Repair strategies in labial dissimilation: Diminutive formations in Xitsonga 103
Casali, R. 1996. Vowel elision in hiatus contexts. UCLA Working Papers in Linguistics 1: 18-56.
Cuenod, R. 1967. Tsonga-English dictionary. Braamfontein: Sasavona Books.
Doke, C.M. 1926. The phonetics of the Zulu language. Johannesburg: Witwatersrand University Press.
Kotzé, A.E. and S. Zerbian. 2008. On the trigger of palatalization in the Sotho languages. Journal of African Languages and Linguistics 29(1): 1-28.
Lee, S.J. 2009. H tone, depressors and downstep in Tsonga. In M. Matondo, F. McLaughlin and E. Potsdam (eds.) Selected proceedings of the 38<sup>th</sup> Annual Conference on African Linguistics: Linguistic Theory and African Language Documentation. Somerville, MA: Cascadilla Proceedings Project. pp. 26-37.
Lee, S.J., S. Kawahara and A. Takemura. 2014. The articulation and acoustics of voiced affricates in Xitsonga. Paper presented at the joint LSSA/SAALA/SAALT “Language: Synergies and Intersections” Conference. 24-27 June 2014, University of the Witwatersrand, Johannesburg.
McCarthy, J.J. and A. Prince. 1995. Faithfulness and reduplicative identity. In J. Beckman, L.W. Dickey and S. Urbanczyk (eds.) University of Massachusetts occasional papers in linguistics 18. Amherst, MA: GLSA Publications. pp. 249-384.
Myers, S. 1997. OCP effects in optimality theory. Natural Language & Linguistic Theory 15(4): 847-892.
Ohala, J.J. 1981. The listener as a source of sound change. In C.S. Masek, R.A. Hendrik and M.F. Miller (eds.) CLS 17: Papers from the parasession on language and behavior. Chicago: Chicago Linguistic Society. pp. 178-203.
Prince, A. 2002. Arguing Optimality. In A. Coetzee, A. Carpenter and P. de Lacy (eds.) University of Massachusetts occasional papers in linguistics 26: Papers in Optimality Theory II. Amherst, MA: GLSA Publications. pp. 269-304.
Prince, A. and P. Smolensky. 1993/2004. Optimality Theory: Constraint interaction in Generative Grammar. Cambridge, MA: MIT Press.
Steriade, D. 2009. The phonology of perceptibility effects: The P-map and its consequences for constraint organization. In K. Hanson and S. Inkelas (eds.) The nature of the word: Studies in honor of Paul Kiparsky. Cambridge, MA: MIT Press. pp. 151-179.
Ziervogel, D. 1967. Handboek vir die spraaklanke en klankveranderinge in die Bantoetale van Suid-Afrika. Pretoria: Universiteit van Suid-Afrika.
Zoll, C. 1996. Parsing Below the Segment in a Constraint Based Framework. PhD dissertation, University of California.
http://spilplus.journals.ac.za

### Task
In the listing above, please copy exactly the lines from the first through the one that contains "McCarthy, J.J. and", and no others.

### Solved exercise
Repair strategies in labial dissimilation: Diminutive formations in Xitsonga 103
Casali, R. 1996. Vowel elision in hiatus contexts. UCLA Working Papers in Linguistics 1: 18-56.
Cuenod, R. 1967. Tsonga-English dictionary. Braamfontein: Sasavona Books.
Doke, C.M. 1926. The phonetics of the Zulu language. Johannesburg: Witwatersrand University Press.
Kotzé, A.E. and S. Zerbian. 2008. On the trigger of palatalization in the Sotho languages. Journal of African Languages and Linguistics 29(1): 1-28.
Lee, S.J. 2009. H tone, depressors and downstep in Tsonga. In M. Matondo, F. McLaughlin and E. Potsdam (eds.) Selected proceedings of the 38<sup>th</sup> Annual Conference on African Linguistics: Linguistic Theory and African Language Documentation. Somerville, MA: Cascadilla Proceedings Project. pp. 26-37.
Lee, S.J., S. Kawahara and A. Takemura. 2014. The articulation and acoustics of voiced affricates in Xitsonga. Paper presented at the joint LSSA/SAALA/SAALT “Language: Synergies and Intersections” Conference. 24-27 June 2014, University of the Witwatersrand, Johannesburg.
McCarthy, J.J. and A. Prince. 1995. Faithfulness and reduplicative identity. In J. Beckman, L.W. Dickey and S. Urbanczyk (eds.) University of Massachusetts occasional papers in linguistics 18. Amherst, MA: GLSA Publications. pp. 249-384.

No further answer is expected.